Problem to work on: Using the data below, copy every line that contains the word "this".

Dataset excerpt:

--- START ---

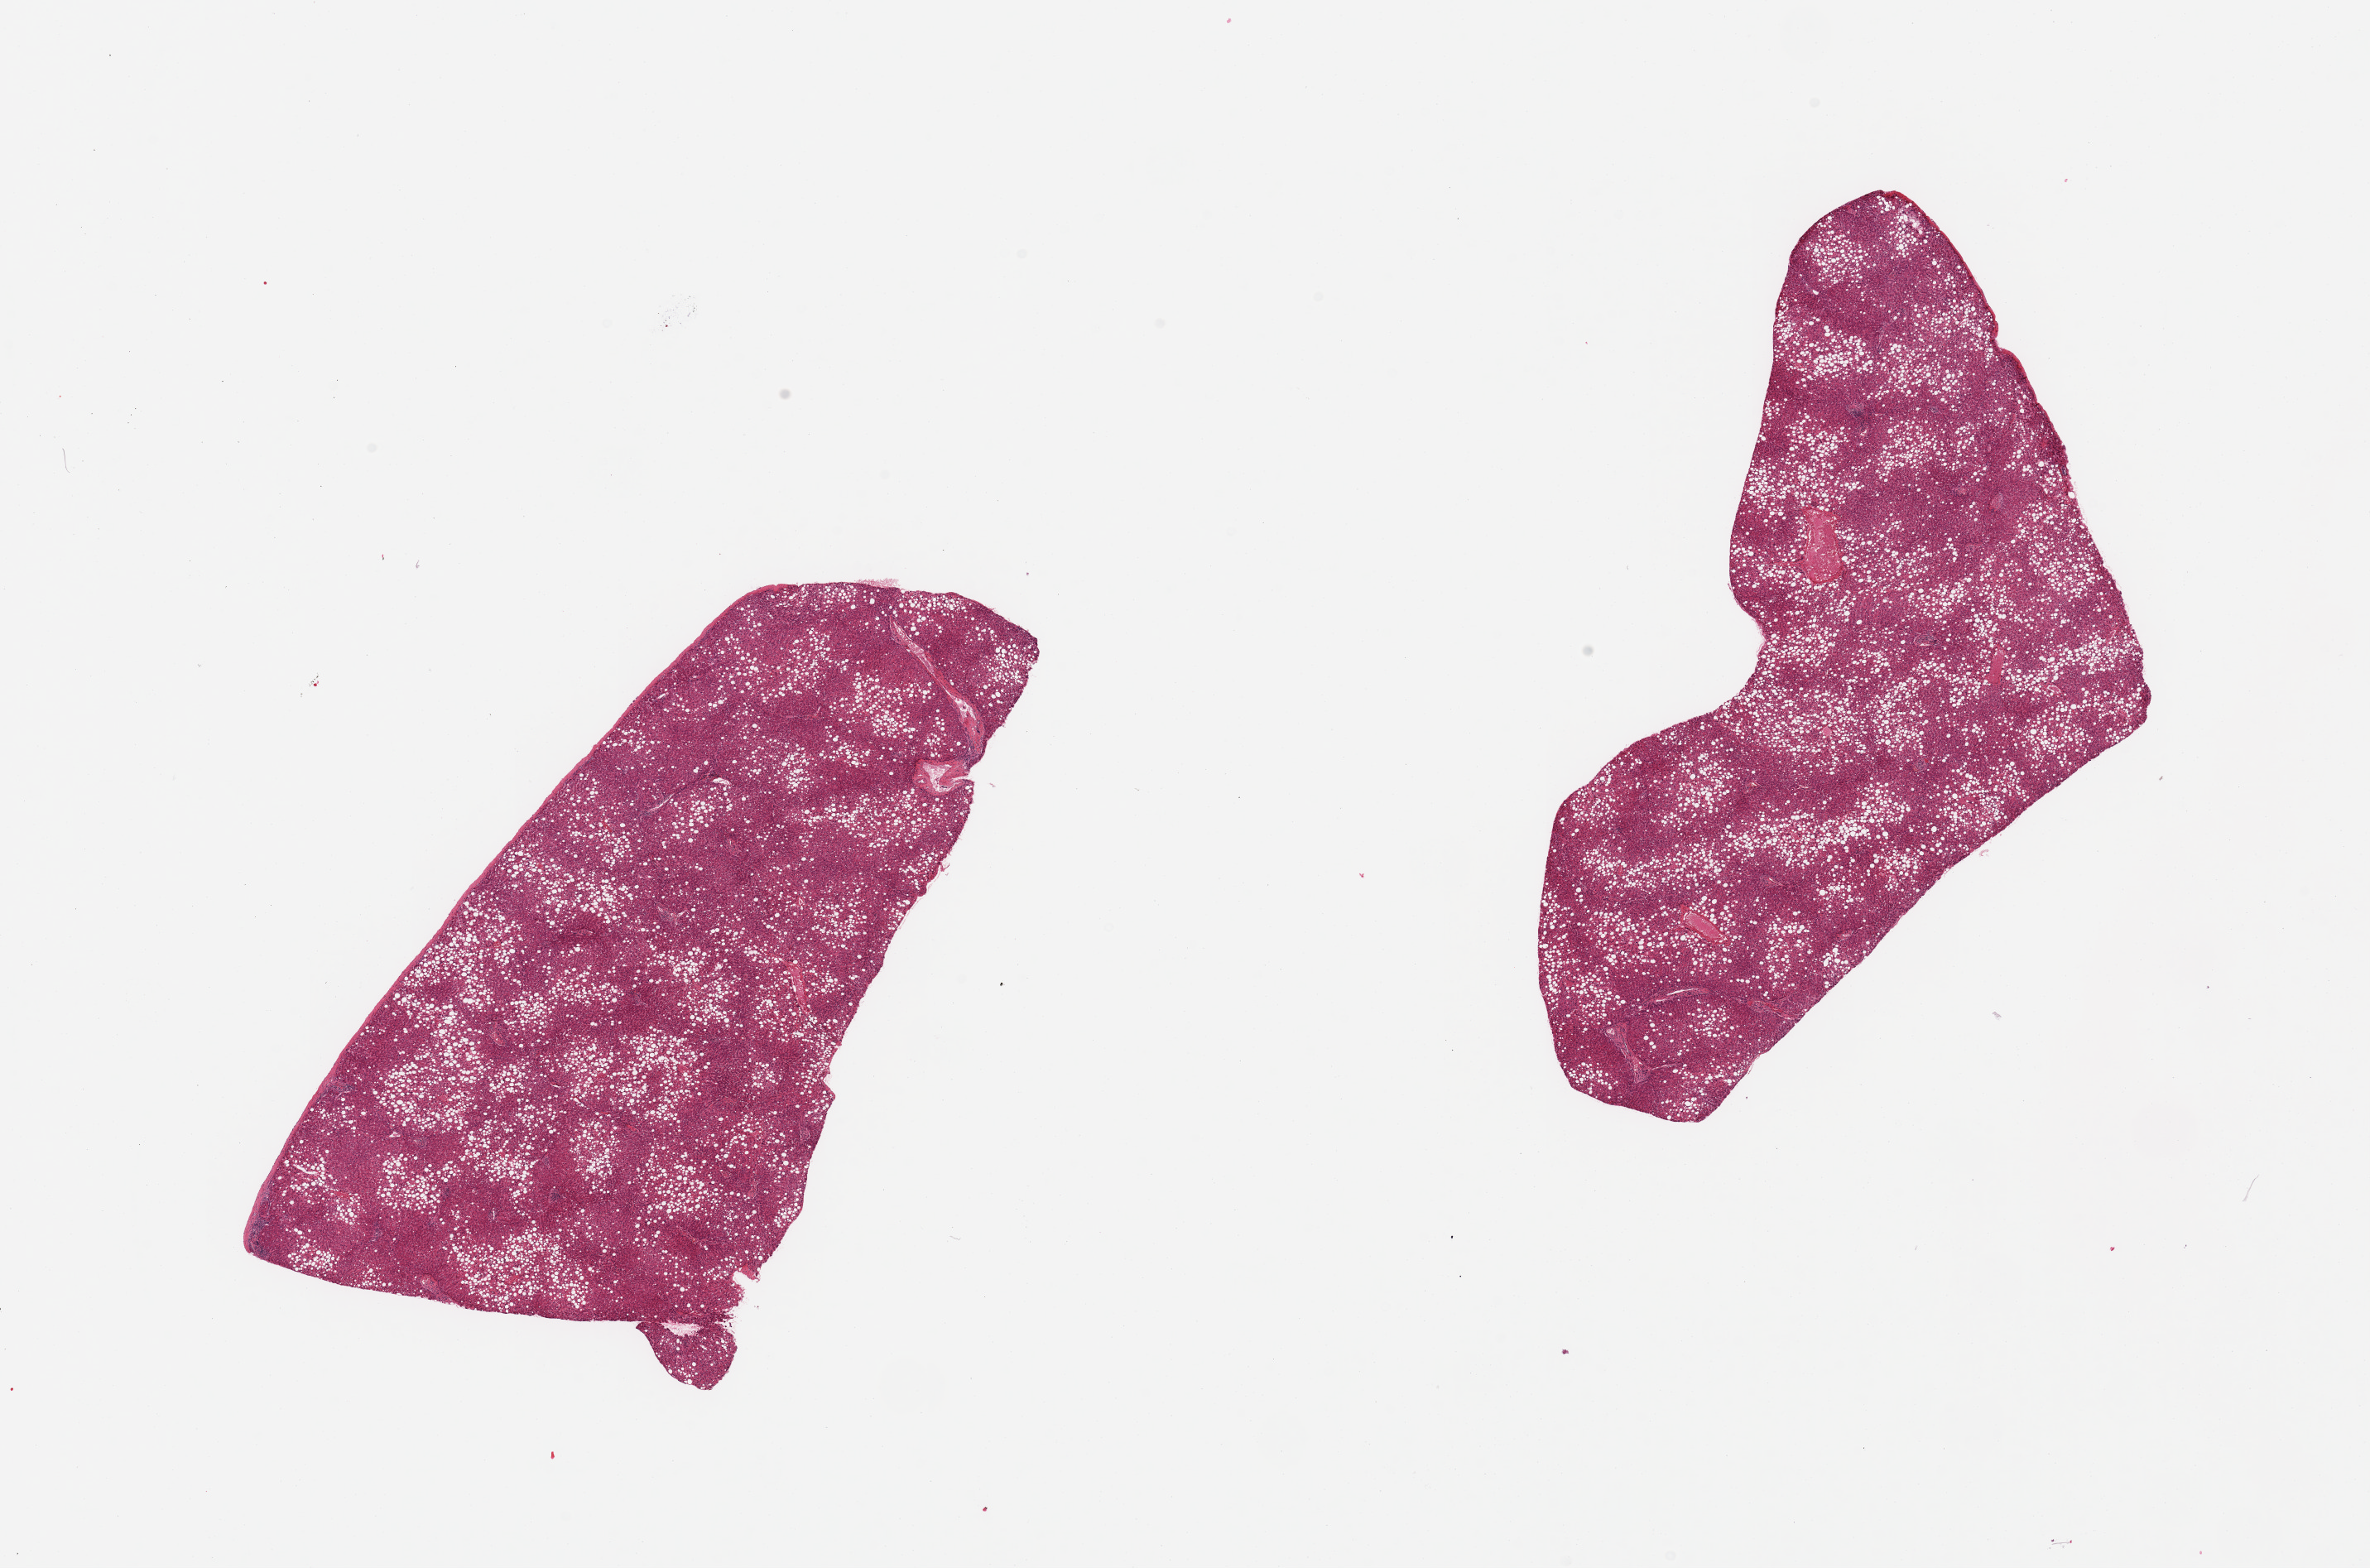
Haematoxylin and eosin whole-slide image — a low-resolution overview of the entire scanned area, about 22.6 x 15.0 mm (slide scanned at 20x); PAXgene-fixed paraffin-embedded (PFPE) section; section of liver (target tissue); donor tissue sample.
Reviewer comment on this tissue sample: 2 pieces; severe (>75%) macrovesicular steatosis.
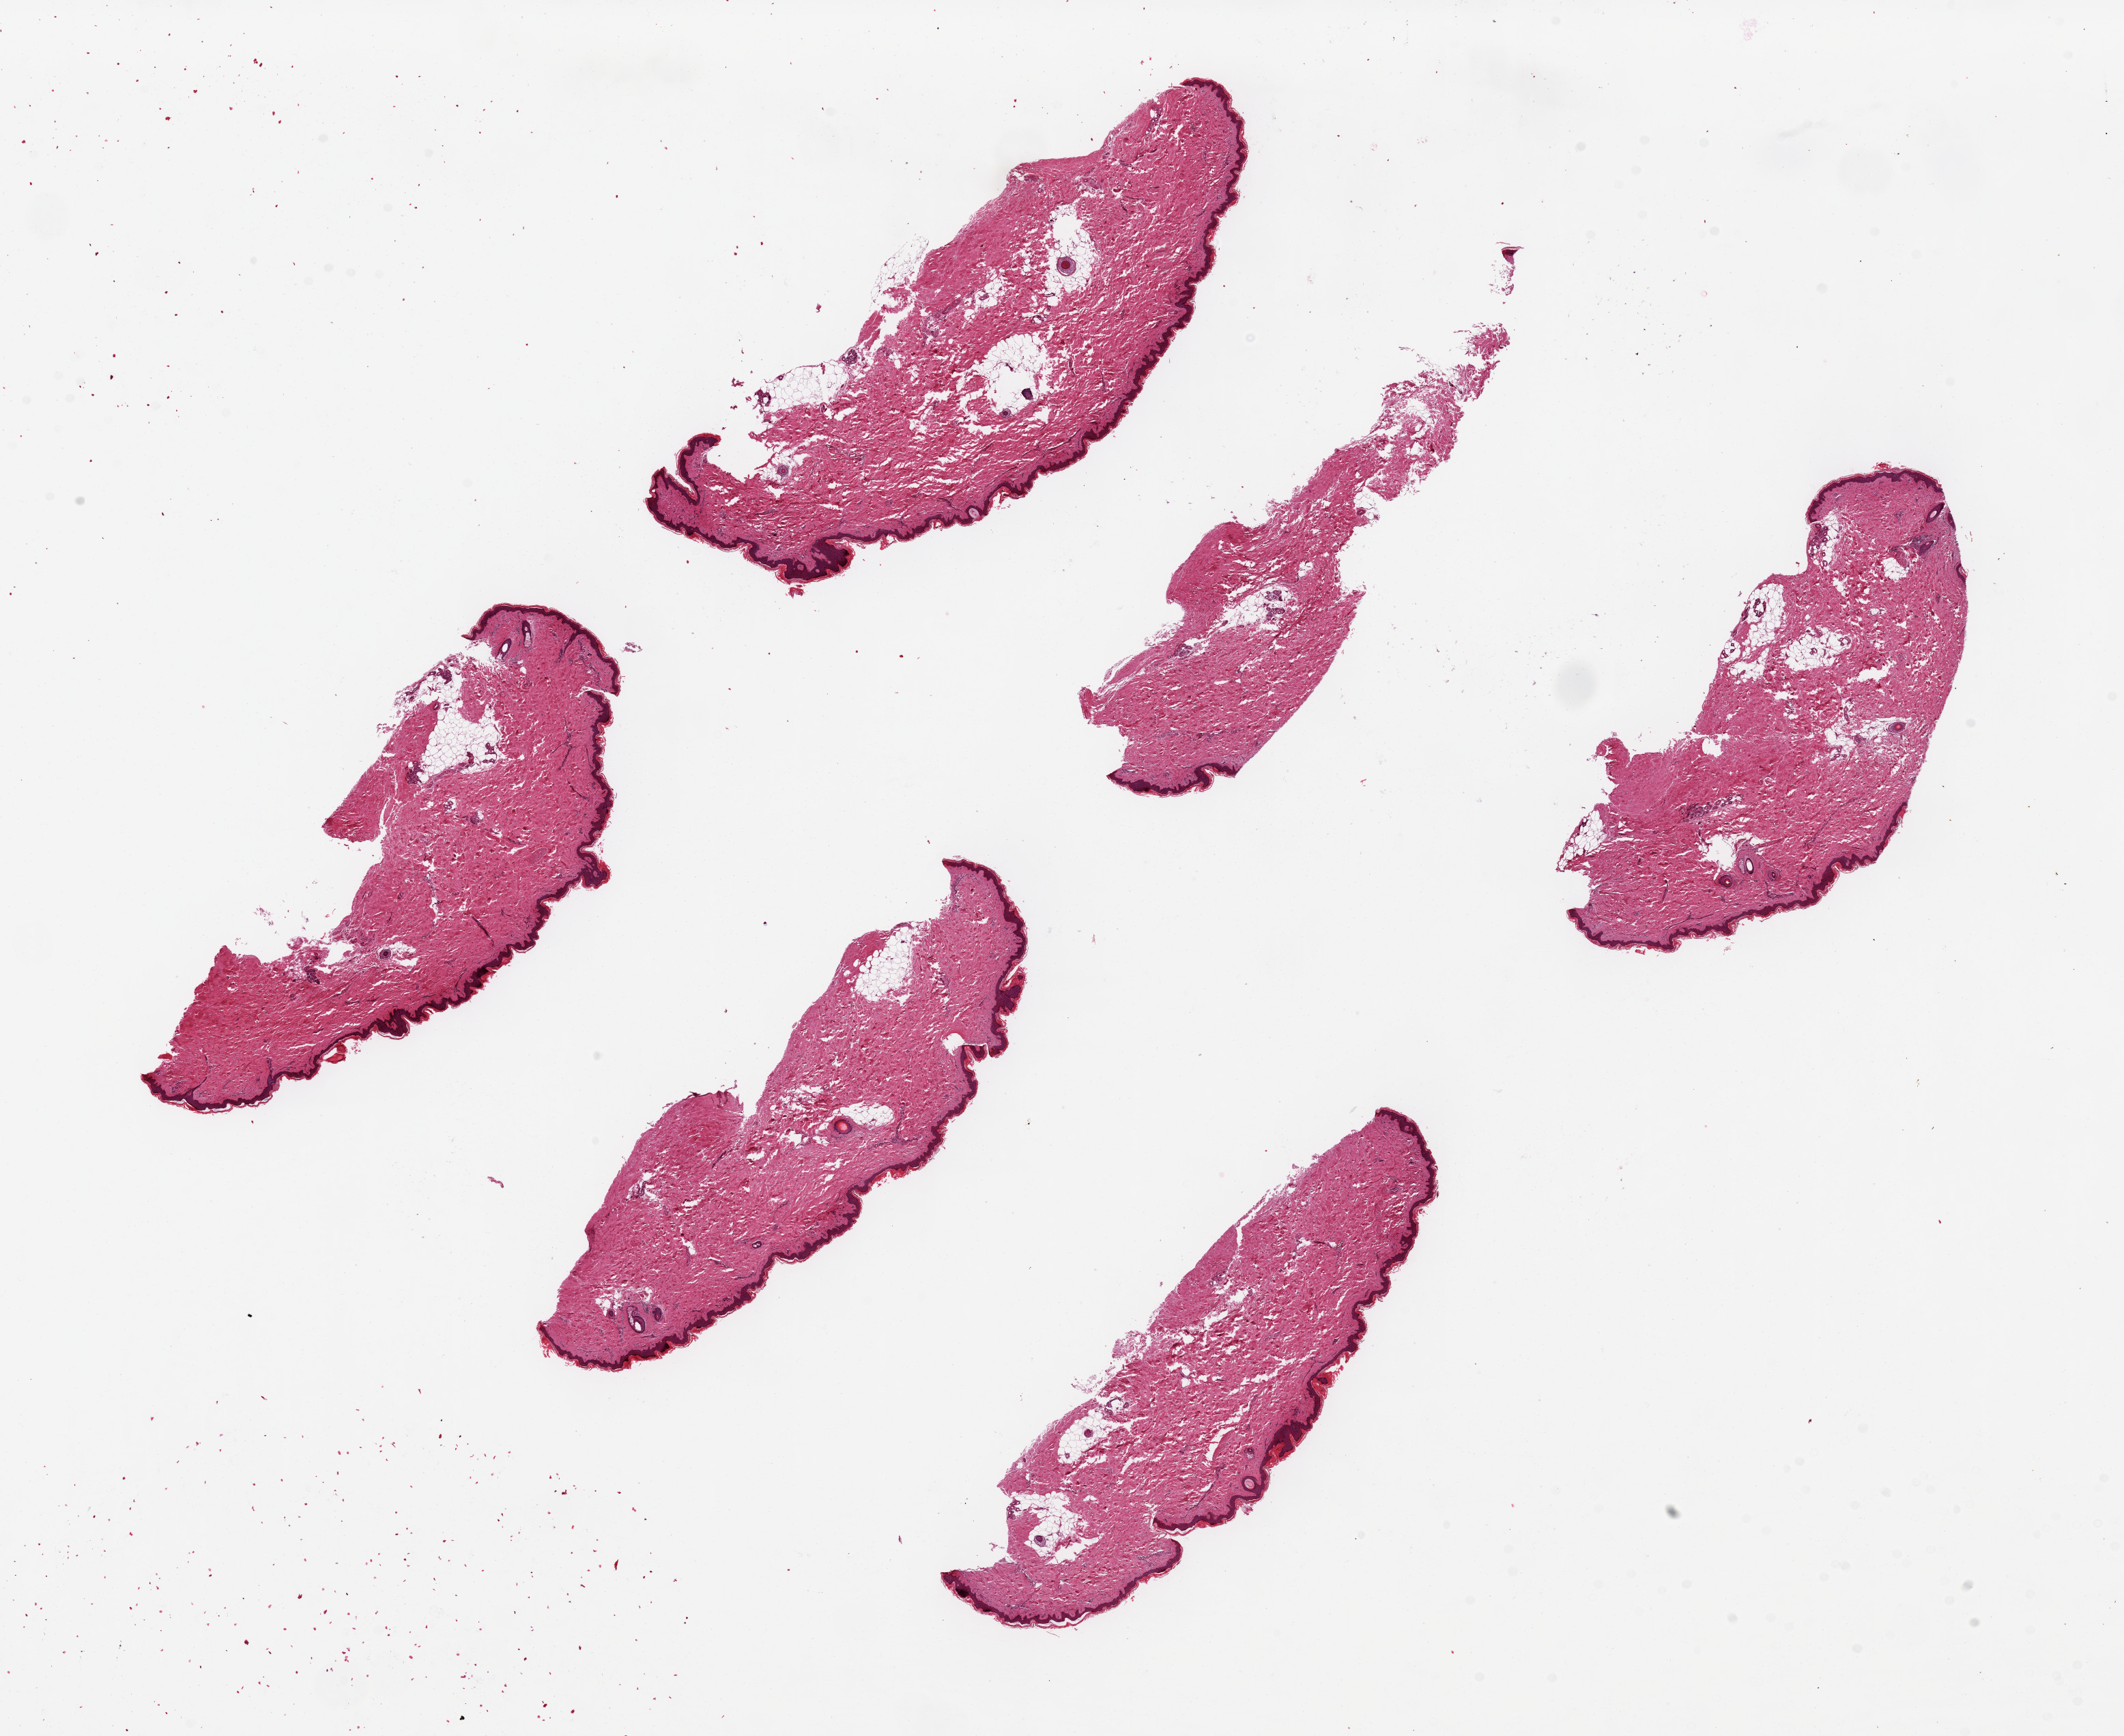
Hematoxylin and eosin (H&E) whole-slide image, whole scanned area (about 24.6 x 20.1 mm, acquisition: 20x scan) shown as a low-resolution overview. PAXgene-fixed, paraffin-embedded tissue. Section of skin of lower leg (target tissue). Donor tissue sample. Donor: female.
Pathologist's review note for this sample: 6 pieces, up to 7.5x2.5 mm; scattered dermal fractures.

--- END ---

Answer space:
Reviewer comment on this tissue sample: 2 pieces; severe (>75%) macrovesicular steatosis.
Pathologist's review note for this sample: 6 pieces, up to 7.5x2.5 mm; scattered dermal fractures.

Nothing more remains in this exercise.